** INSTRUCTIONS FOR THE TASK **
Copy, without any change, the lines from the one that holds "middle mcp: (205, 248)" through the final line of the material below.

Start of Block

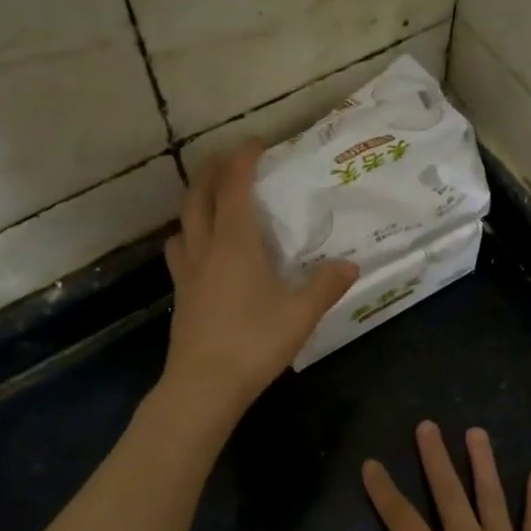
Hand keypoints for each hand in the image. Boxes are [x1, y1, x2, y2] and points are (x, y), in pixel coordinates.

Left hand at [161, 141, 357, 419]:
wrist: (203, 386)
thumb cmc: (253, 343)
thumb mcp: (300, 315)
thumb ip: (325, 286)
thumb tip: (350, 265)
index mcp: (234, 243)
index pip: (233, 186)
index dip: (242, 159)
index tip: (256, 144)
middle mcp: (205, 248)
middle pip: (198, 195)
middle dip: (212, 170)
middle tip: (230, 160)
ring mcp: (186, 271)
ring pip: (183, 222)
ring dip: (196, 201)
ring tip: (213, 201)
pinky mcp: (180, 294)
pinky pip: (180, 250)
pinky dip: (189, 235)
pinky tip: (203, 251)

End of Block

** EXERCISE OUTPUT **
middle mcp: (205, 248)
middle pip: (198, 195)
middle dip: (212, 170)
middle tip: (230, 160)
ring mcp: (186, 271)
ring pip: (183, 222)
ring dip: (196, 201)
ring tip: (213, 201)
pinky mcp: (180, 294)
pinky pip: (180, 250)
pinky dip: (189, 235)
pinky tip: (203, 251)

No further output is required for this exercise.